[DIRECTIONS]
Could you reproduce the entries exactly, omitting every picture?

[SOURCE RECORDS]
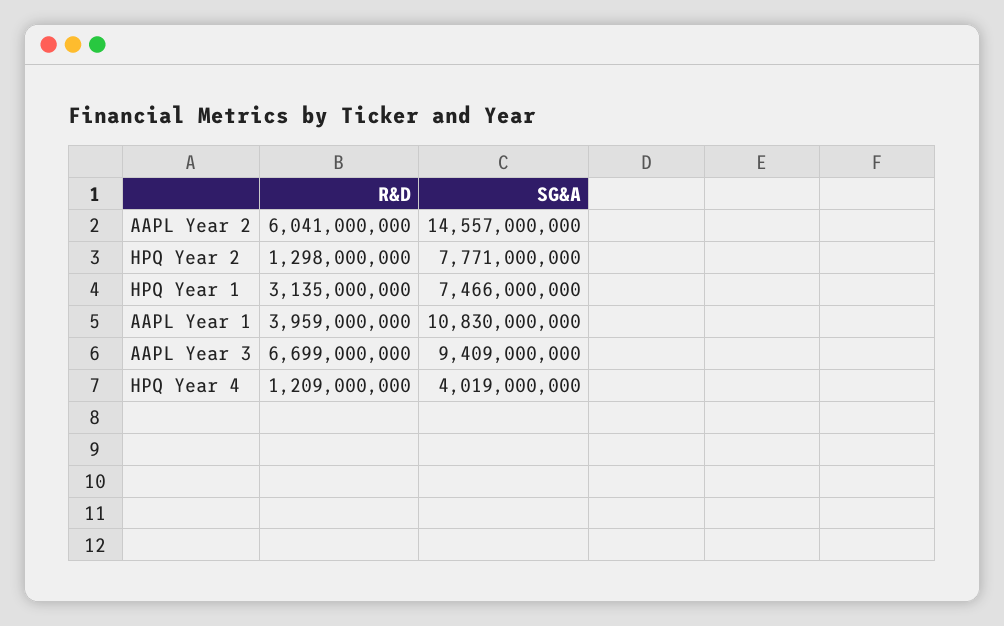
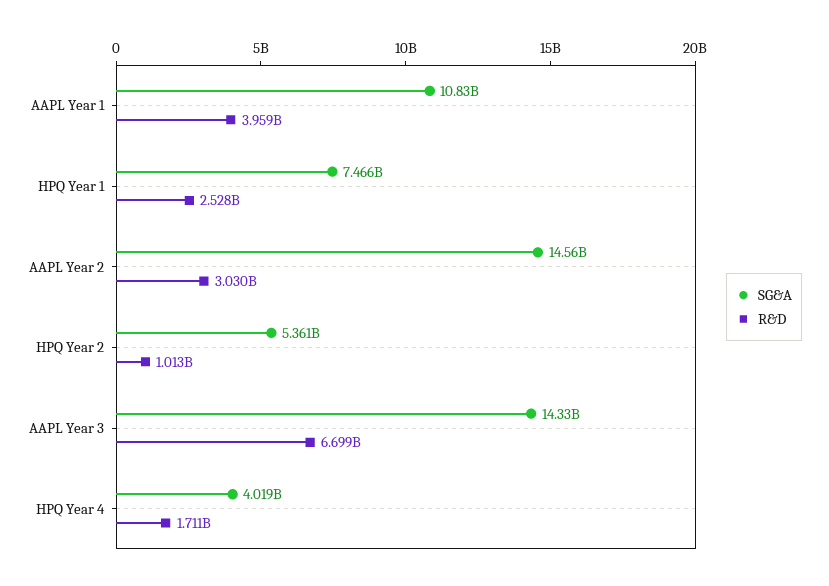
R&D, AAPL Year 2: 6041000000 -> 3030000000
R&D, HPQ Year 2: 1298000000 -> 1013000000
SG&A, HPQ Year 2: 7771000000 -> 5361000000
R&D, HPQ Year 1: 3135000000 -> 2528000000
SG&A, AAPL Year 3: 9409000000 -> 14330000000
R&D, HPQ Year 4: 1209000000 -> 1711000000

[ANSWER TO THIS TASK]
R&D, AAPL Year 2: 6041000000 -> 3030000000
R&D, HPQ Year 2: 1298000000 -> 1013000000
SG&A, HPQ Year 2: 7771000000 -> 5361000000
R&D, HPQ Year 1: 3135000000 -> 2528000000
SG&A, AAPL Year 3: 9409000000 -> 14330000000
R&D, HPQ Year 4: 1209000000 -> 1711000000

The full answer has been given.